## The task
Leave the pictures out and give every entry again exactly.

## Extracted records
──────

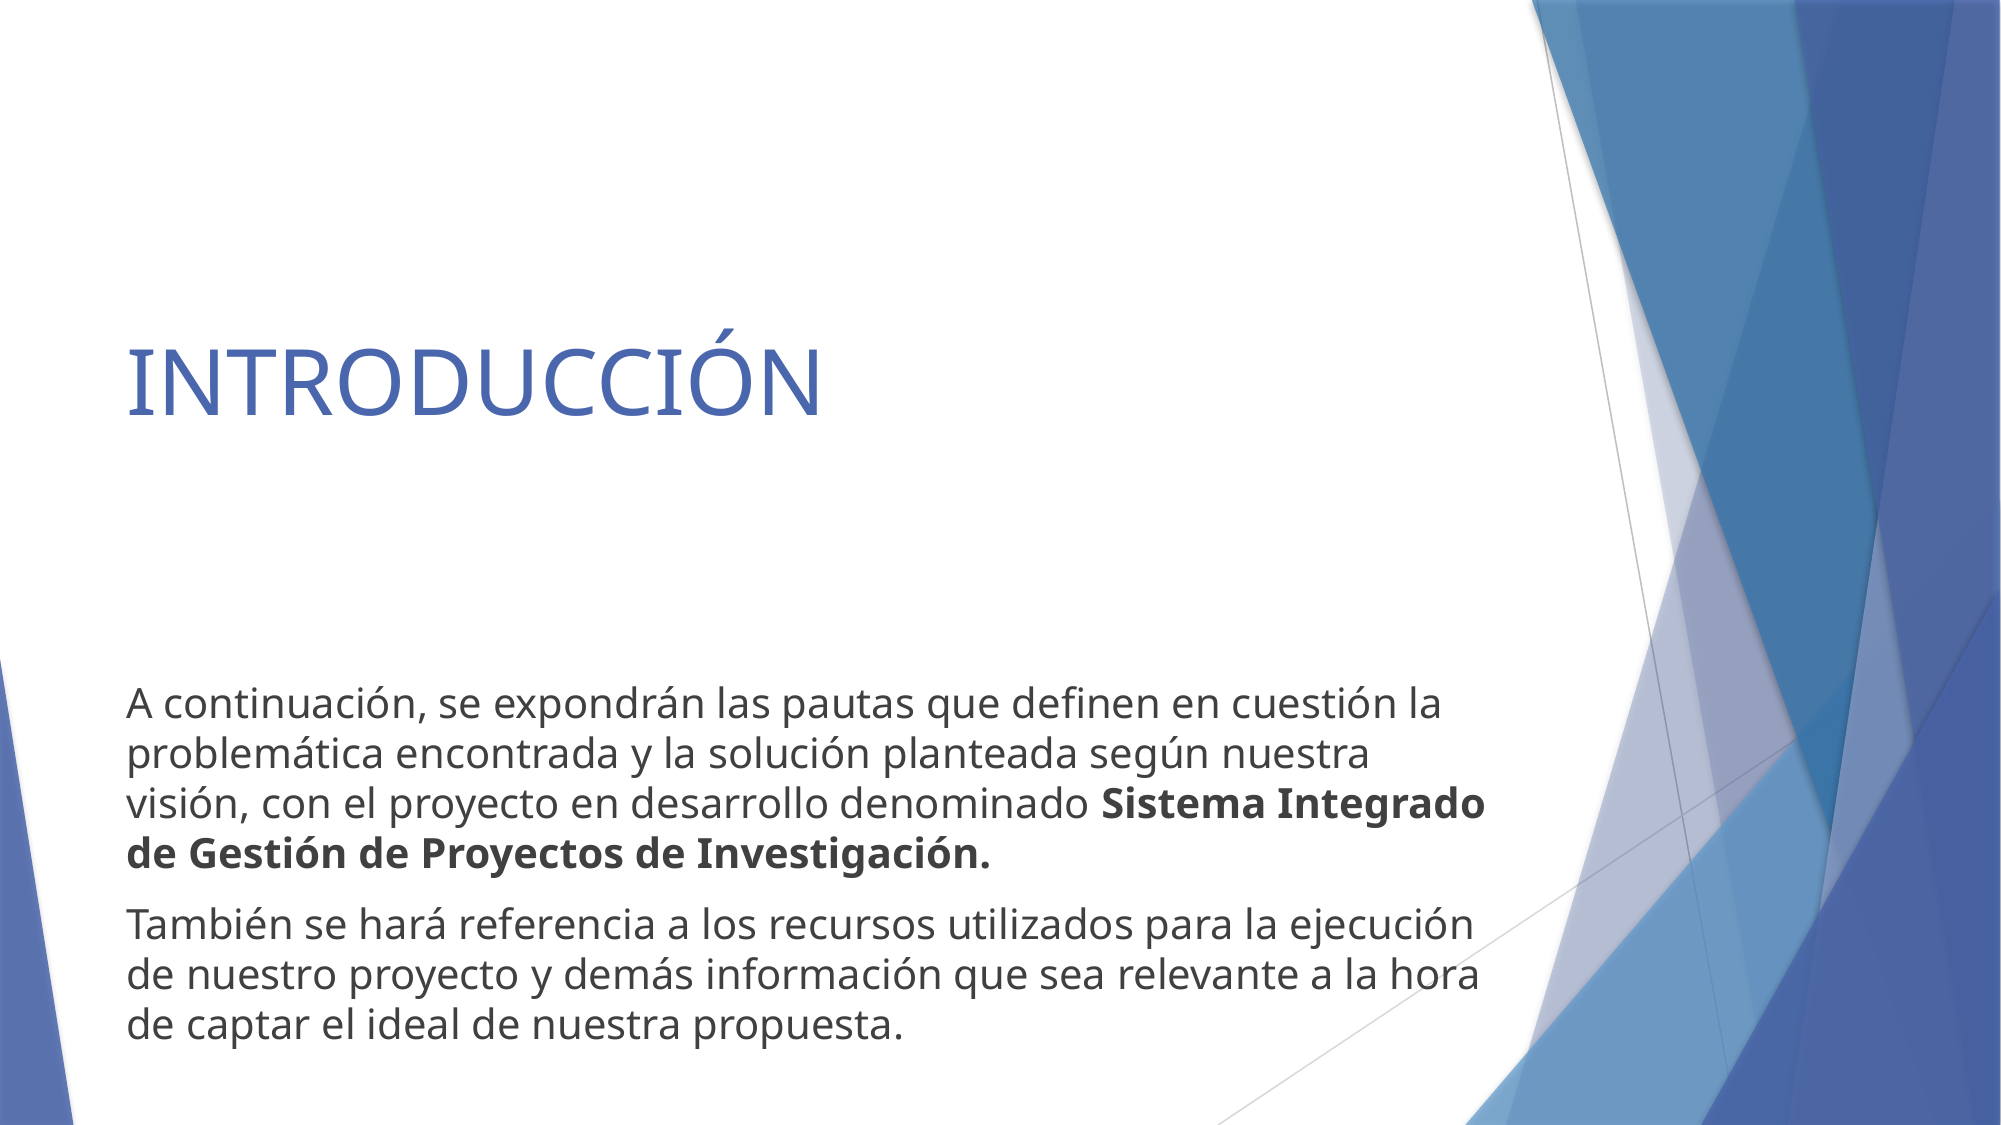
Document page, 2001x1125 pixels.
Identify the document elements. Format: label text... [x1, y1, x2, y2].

list A continuación, se expondrán las pautas que definen en cuestión la problemática encontrada y la solución planteada según nuestra visión, con el proyecto en desarrollo denominado Sistema Integrado de Gestión de Proyectos de Investigación. También se hará referencia a los recursos utilizados para la ejecución de nuestro proyecto y demás información que sea relevante a la hora de captar el ideal de nuestra propuesta. [111, 733, 1522, 992]
title INTRODUCCIÓN [111, 99, 1522, 659]
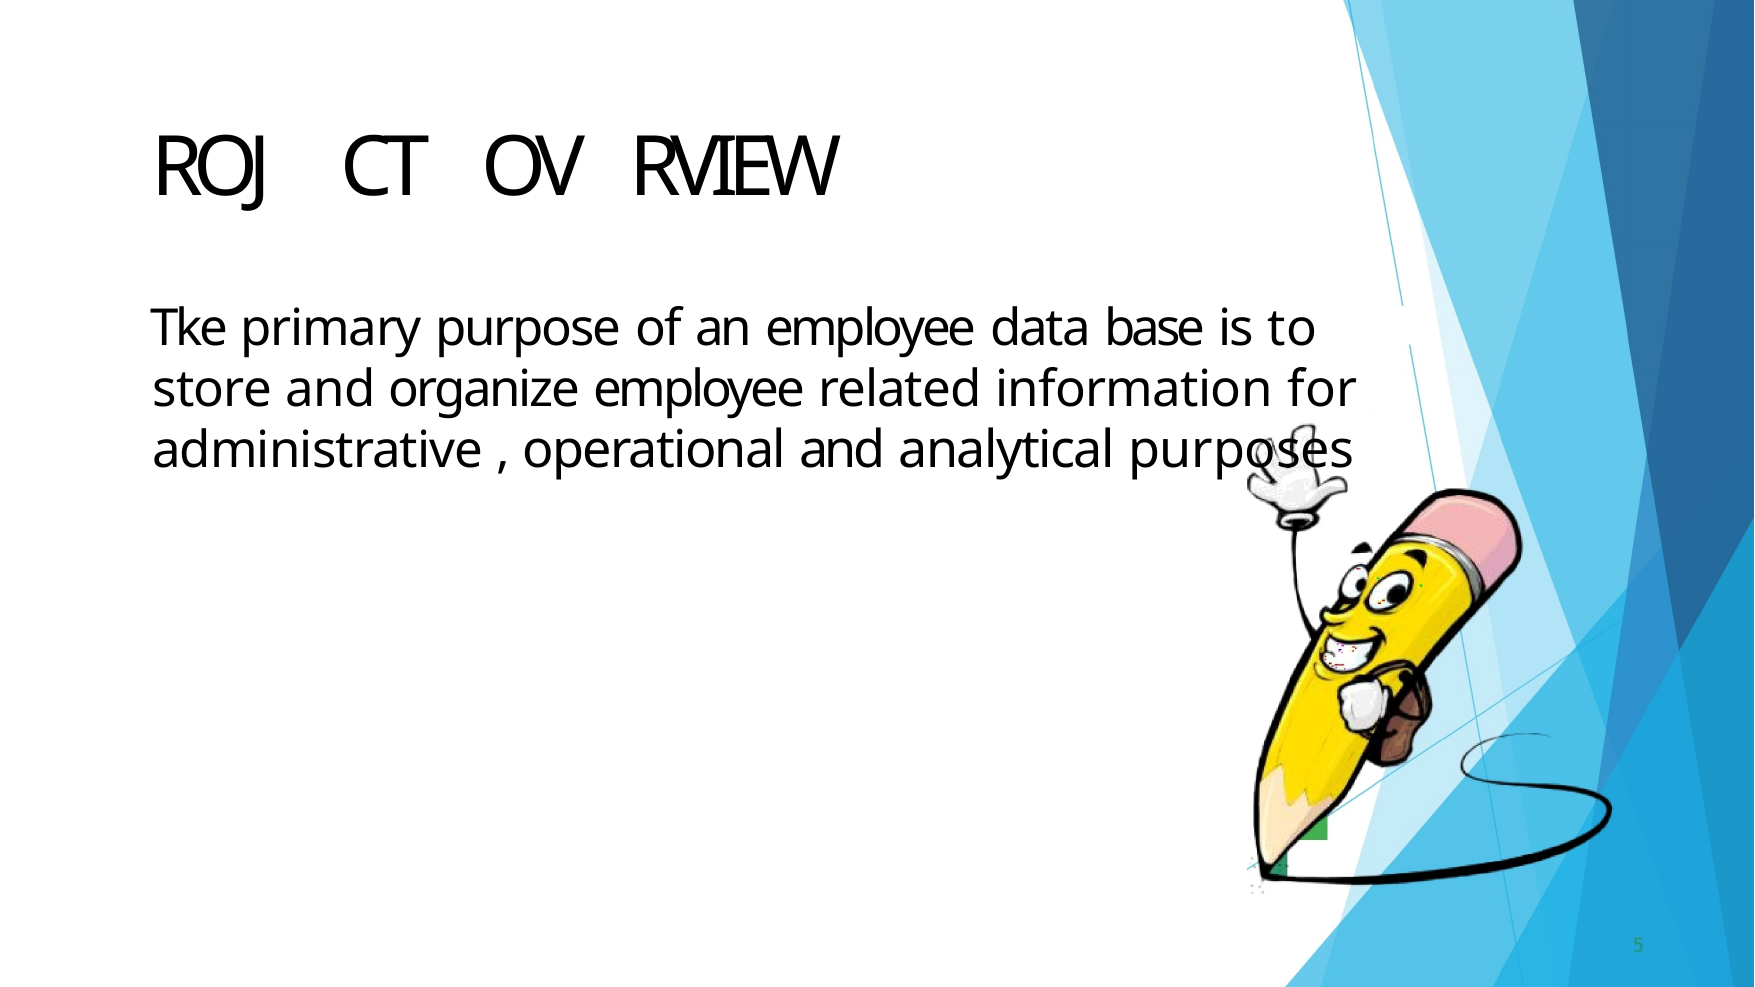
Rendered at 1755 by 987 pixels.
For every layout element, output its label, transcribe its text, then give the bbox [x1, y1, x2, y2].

picture [1247, 0, 1755, 987]
title ROJ CT OV RVIEW [148, 109, 855, 277]
text_box Tke primary purpose of an employee data base is to store and organize employee related information for administrative , operational and analytical purposes [148, 289, 1242, 479]
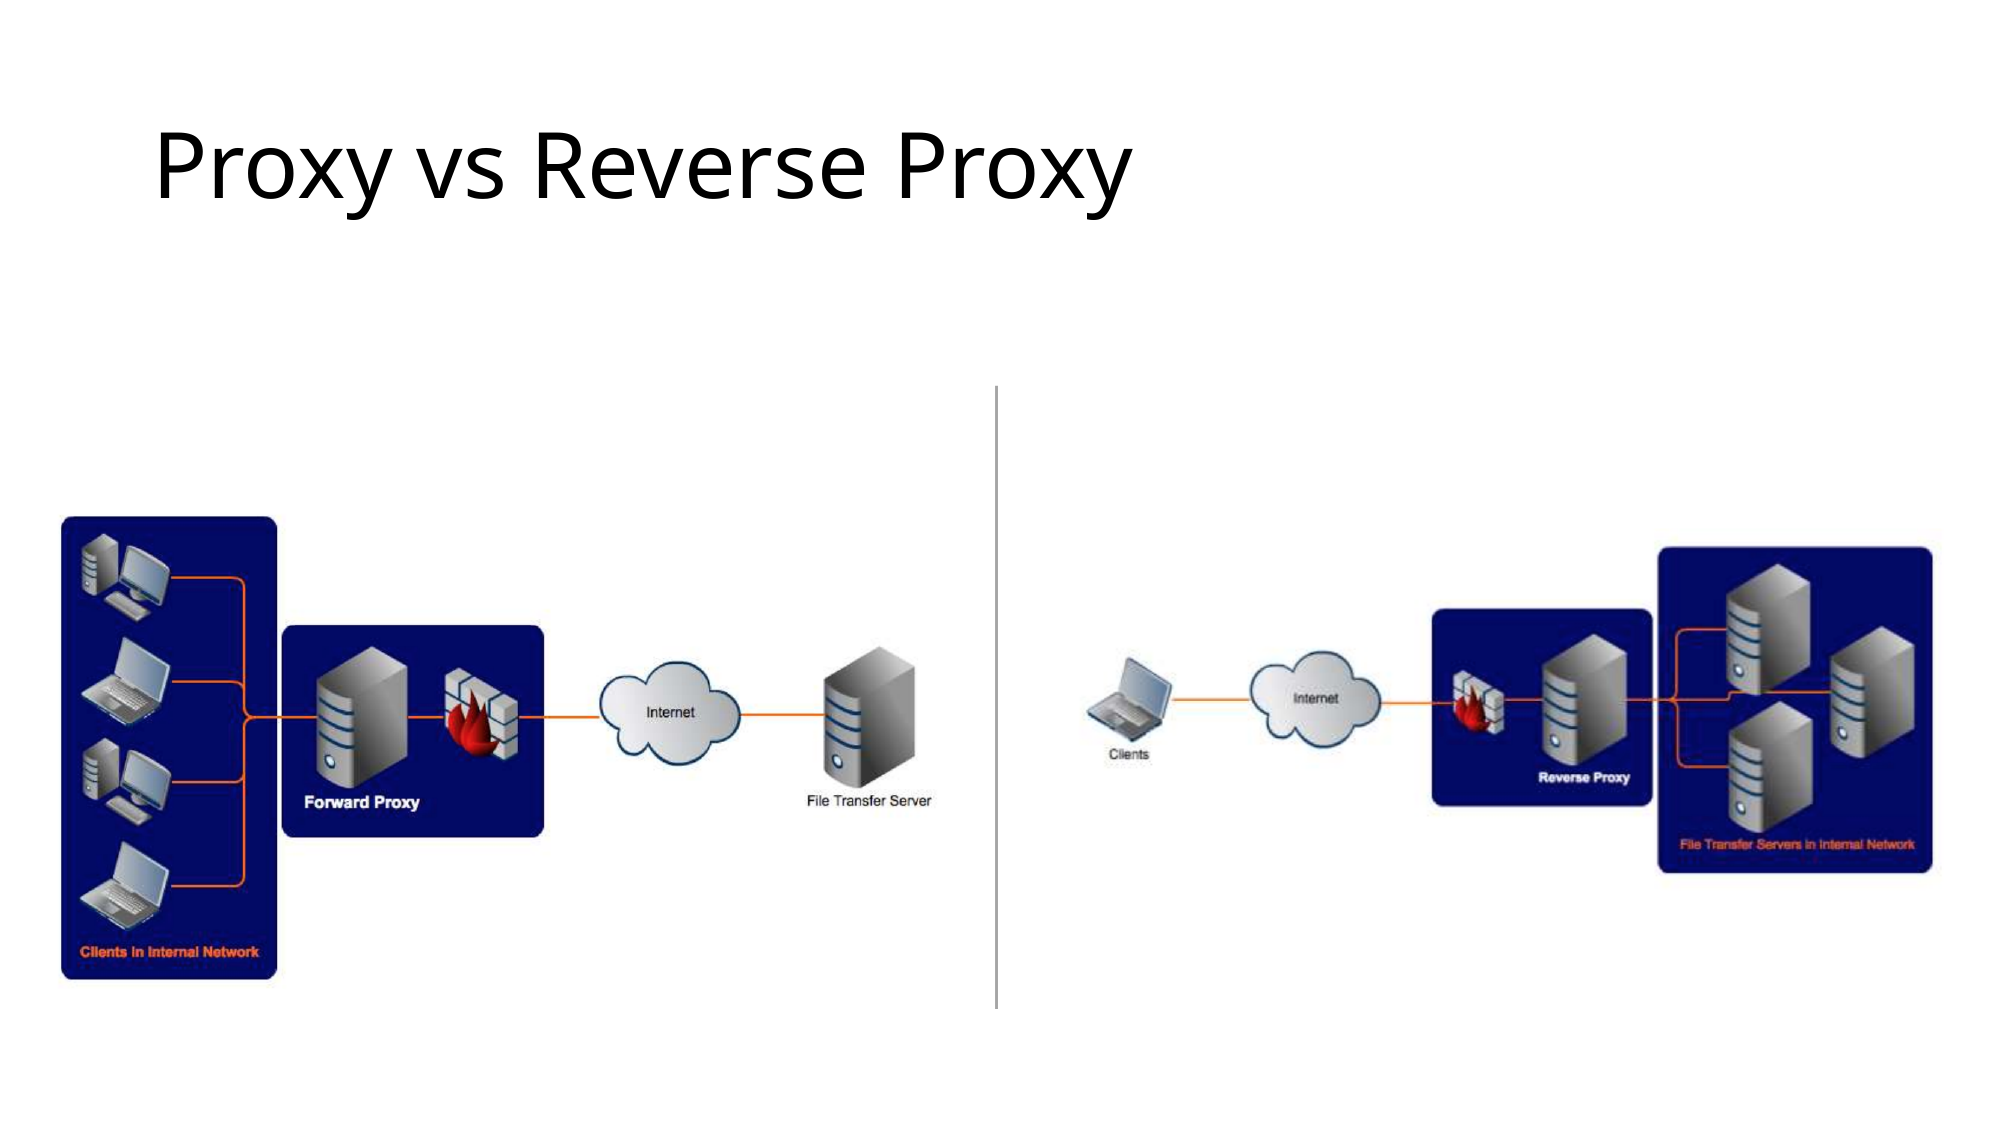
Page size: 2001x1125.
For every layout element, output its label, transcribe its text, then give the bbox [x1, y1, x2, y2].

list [53, 243, 1947, 1009]
title Proxy vs Reverse Proxy [137, 59, 1863, 243]
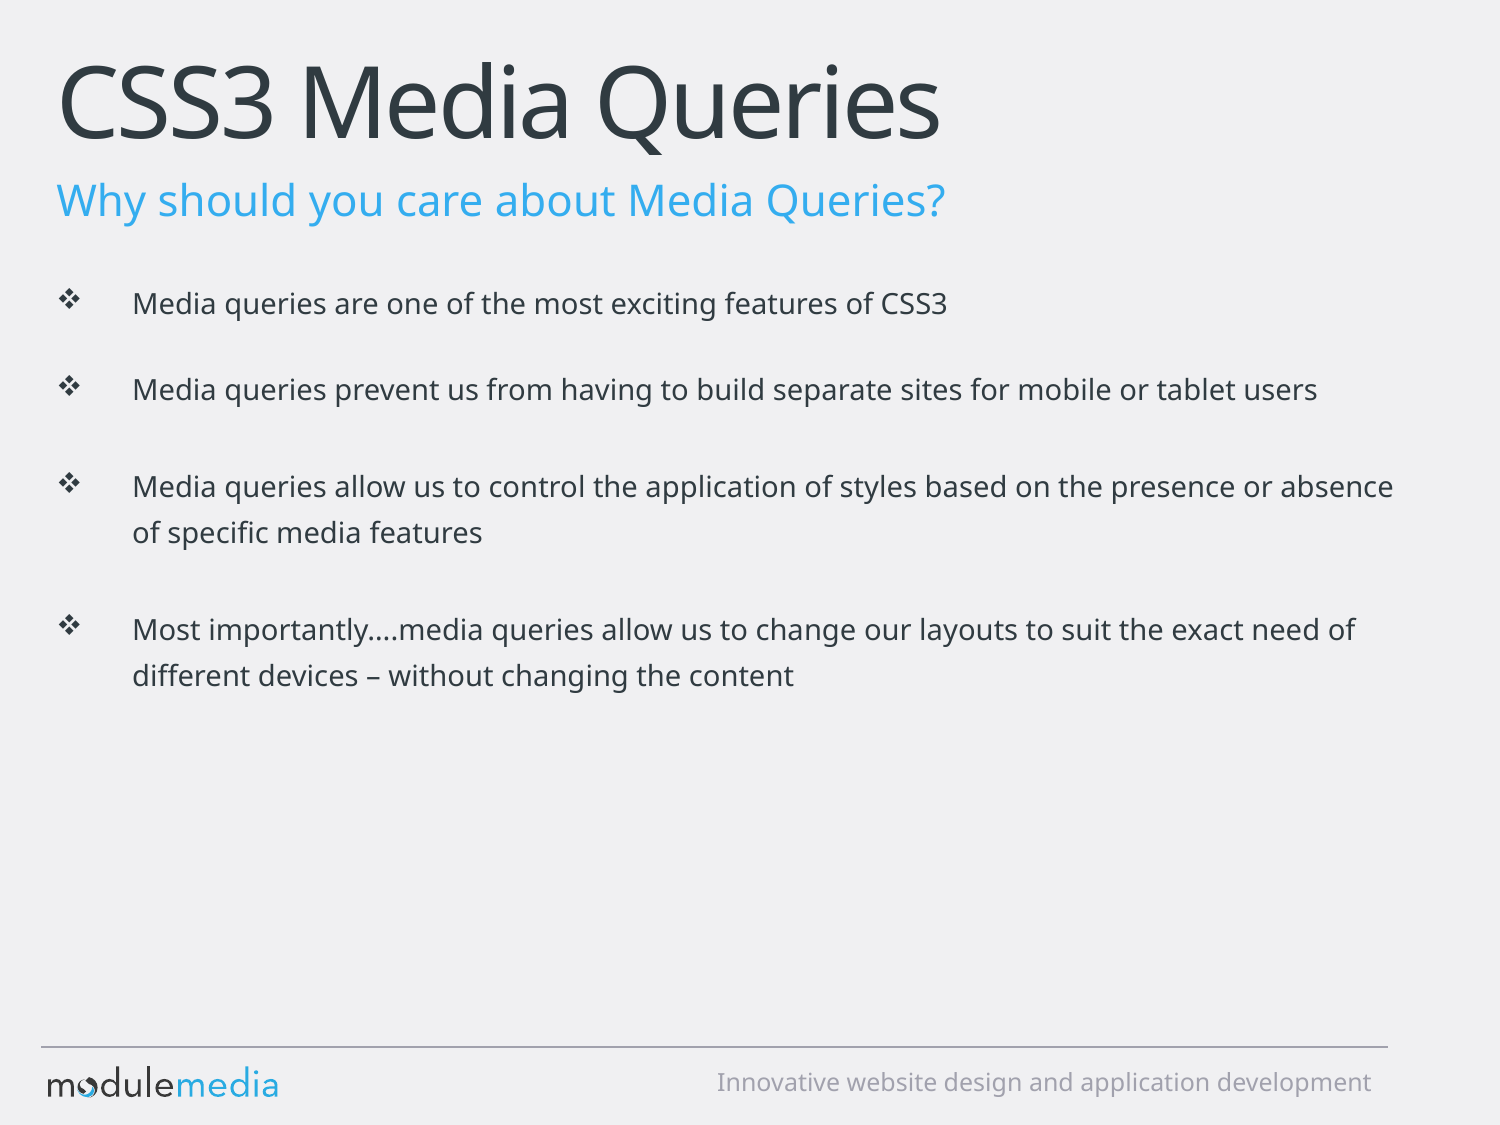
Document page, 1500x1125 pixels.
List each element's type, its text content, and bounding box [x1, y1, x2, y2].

──────

## Exercise result
Document page, 2001x1125 pixels.
Identify the document elements. Format: label text... [x1, y1, x2, y2].

list A continuación, se expondrán las pautas que definen en cuestión la problemática encontrada y la solución planteada según nuestra visión, con el proyecto en desarrollo denominado Sistema Integrado de Gestión de Proyectos de Investigación. También se hará referencia a los recursos utilizados para la ejecución de nuestro proyecto y demás información que sea relevante a la hora de captar el ideal de nuestra propuesta. [111, 733, 1522, 992]
title INTRODUCCIÓN [111, 99, 1522, 659]
Rendered at 1755 by 987 pixels.
For every layout element, output its label, transcribe its text, then give the bbox [x1, y1, x2, y2].

picture [1247, 0, 1755, 987]
title ROJ CT OV RVIEW [148, 109, 855, 277]
text_box Tke primary purpose of an employee data base is to store and organize employee related information for administrative , operational and analytical purposes [148, 289, 1242, 479]
Page size: 2001x1125.
For every layout element, output its label, transcribe its text, then give the bbox [x1, y1, x2, y2].

list [53, 243, 1947, 1009]
title Proxy vs Reverse Proxy [137, 59, 1863, 243]
Document page, 1500x1125 pixels.
List each element's type, its text content, and bounding box [x1, y1, x2, y2].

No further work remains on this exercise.